-- DOCUMENT SECTION follows --

Knowledge is one one true value in universe of aberrations of random chance.


----------



## Peter (Feb 27, 2010)

Ace Face said:


> Knowledge is a possibility, but what would one want to do with that knowledge?


Does that matter right now? People like Faraday spent their lives trying to figure out magnetic fields. In those days it was just knowledge. But now pretty much everything that moves uses magnetic fields, radio wouldn't exist without that knowledge, MRI scanners work with magnetism,.. etc. etc. etc.

Right now it's not important what that knowledge can be used for. We've got to have the knowledge first, and once we have it, somebody, sooner or later, will do something useful with it.


----------



## Peter (Feb 27, 2010)

Sanskrit said:


> Once we can identify and pinpoint the souce of gravitational force in matter we can take our first legitimate steps in countering it and cencelling it out, simulating it and manipulating it, so that we can have space stations that have artificial gravity and we can make goods transportation cheaper by removing tonnage out of equation in fuel expenses, we can finally accelerate to the speed of light by generating artificial gravity pit before the ship to create "eternal fall" etc.


Canceling out gravity,.... means we can make clean free energy, which means an end to pollution, an end to global warming,...... It almost sounds too good to be true, doesn't it?


----------

-- DOCUMENT SECTION concluded --
-- DATA TO EXAMINE follows --

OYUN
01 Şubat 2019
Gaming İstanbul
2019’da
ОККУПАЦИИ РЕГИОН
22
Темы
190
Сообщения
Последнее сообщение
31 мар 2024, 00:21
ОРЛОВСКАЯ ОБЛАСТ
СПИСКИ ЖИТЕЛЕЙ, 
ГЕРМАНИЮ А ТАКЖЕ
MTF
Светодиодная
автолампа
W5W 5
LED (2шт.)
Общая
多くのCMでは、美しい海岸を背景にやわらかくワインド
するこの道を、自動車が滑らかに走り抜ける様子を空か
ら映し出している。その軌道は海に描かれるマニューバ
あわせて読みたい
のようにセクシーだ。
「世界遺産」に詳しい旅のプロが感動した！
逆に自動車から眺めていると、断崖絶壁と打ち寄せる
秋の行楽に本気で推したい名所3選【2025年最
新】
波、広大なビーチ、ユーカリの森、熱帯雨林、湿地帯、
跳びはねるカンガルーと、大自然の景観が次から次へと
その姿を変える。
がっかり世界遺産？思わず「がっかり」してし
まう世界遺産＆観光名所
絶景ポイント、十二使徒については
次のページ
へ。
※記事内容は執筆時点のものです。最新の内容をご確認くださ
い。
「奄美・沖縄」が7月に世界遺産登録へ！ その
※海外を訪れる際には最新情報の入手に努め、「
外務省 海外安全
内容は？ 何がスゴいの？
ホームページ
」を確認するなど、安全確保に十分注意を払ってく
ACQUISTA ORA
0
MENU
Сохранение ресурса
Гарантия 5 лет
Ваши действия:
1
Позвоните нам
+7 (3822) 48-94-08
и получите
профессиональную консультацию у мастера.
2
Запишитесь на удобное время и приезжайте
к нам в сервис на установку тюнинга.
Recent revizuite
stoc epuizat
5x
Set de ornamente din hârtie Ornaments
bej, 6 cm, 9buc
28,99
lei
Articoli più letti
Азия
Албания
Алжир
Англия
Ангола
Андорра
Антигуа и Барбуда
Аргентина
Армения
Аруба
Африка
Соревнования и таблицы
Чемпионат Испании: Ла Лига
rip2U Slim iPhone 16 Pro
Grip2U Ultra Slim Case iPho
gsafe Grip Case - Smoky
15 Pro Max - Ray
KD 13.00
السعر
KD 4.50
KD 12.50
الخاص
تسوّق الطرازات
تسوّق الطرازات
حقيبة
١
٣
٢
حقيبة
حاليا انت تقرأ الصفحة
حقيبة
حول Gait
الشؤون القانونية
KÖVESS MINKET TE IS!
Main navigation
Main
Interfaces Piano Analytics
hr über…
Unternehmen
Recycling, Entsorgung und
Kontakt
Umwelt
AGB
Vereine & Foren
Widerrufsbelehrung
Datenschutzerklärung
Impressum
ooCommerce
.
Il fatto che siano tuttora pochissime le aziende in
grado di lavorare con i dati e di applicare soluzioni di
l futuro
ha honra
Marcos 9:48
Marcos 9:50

-- DATA TO EXAMINE concluded --

[TASK REQUIREMENTS]:
(a) Please set down the stretch of the forum thread from "Canceling out gravity,...." through "true, doesn't it?".
(b) In the forum thread, what kind of scanners does Peter say work with magnetism?

[REPLIES]:
(a)
Canceling out gravity,.... means we can make clean free energy, which means an end to pollution, an end to global warming,...... It almost sounds too good to be true, doesn't it?

(b) MRI scanners.